Instructions to follow: Exact reproduction of the listing is required. Pictures are not reproduced.

··········

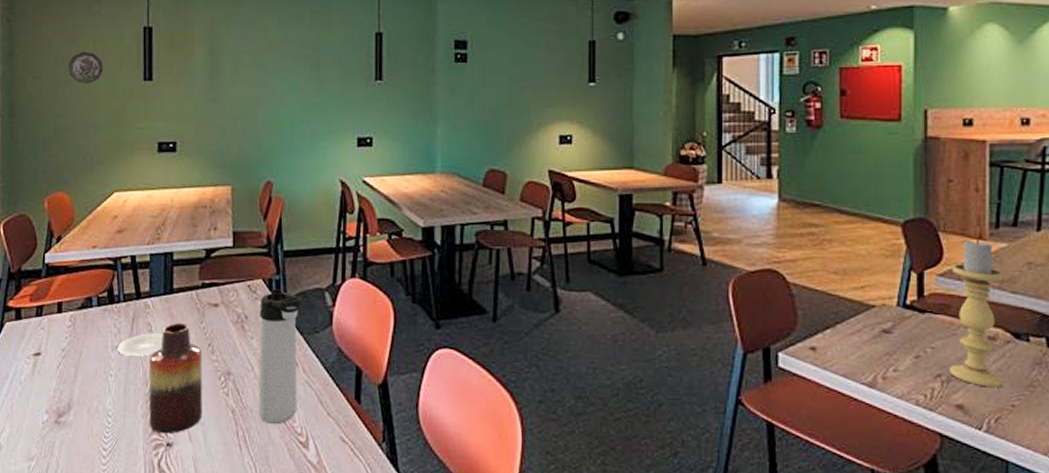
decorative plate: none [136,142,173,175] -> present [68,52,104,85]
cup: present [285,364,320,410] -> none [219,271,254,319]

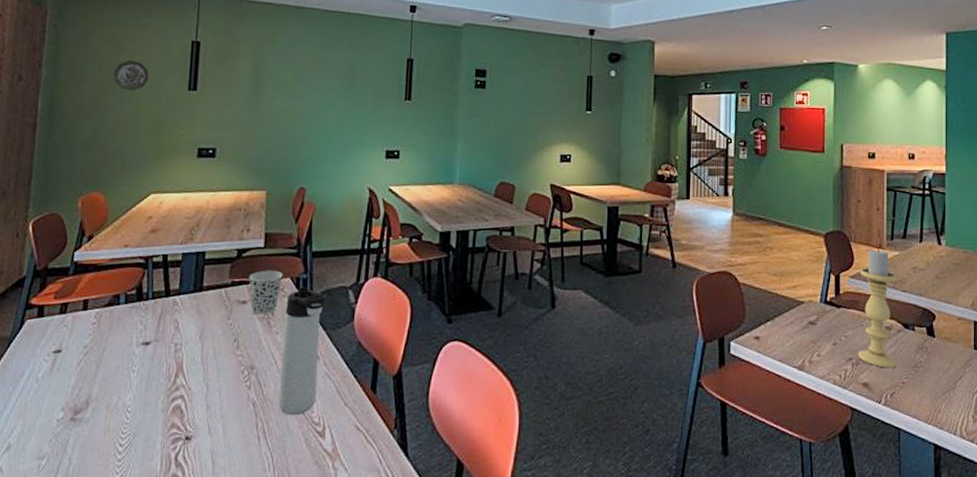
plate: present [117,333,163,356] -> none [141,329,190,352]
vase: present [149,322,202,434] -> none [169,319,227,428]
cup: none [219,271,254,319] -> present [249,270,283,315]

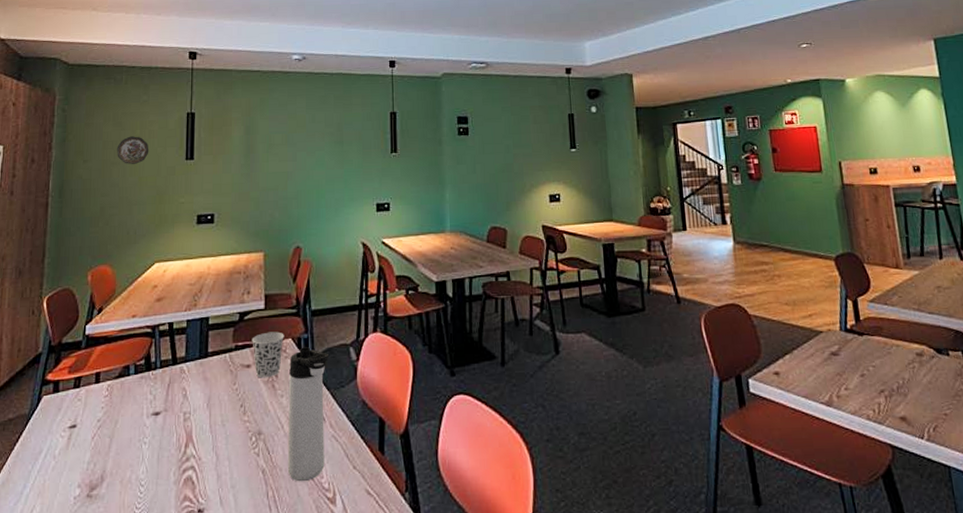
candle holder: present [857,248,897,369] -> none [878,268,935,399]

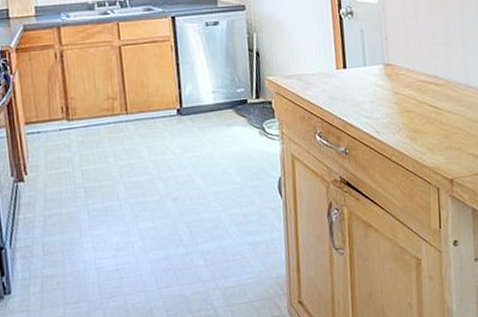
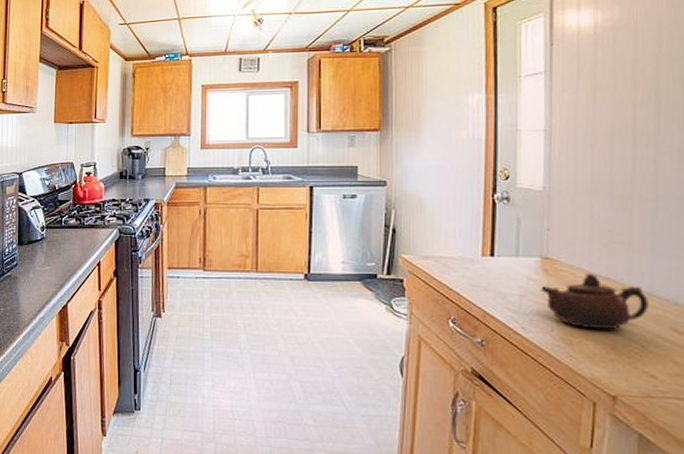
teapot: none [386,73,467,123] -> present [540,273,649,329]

··········

Completed task:
decorative plate: none [136,142,173,175] -> present [68,52,104,85]
cup: present [285,364,320,410] -> none [219,271,254,319]

plate: present [117,333,163,356] -> none [141,329,190,352]
vase: present [149,322,202,434] -> none [169,319,227,428]
cup: none [219,271,254,319] -> present [249,270,283,315]

candle holder: present [857,248,897,369] -> none [878,268,935,399]

teapot: none [386,73,467,123] -> present [540,273,649,329]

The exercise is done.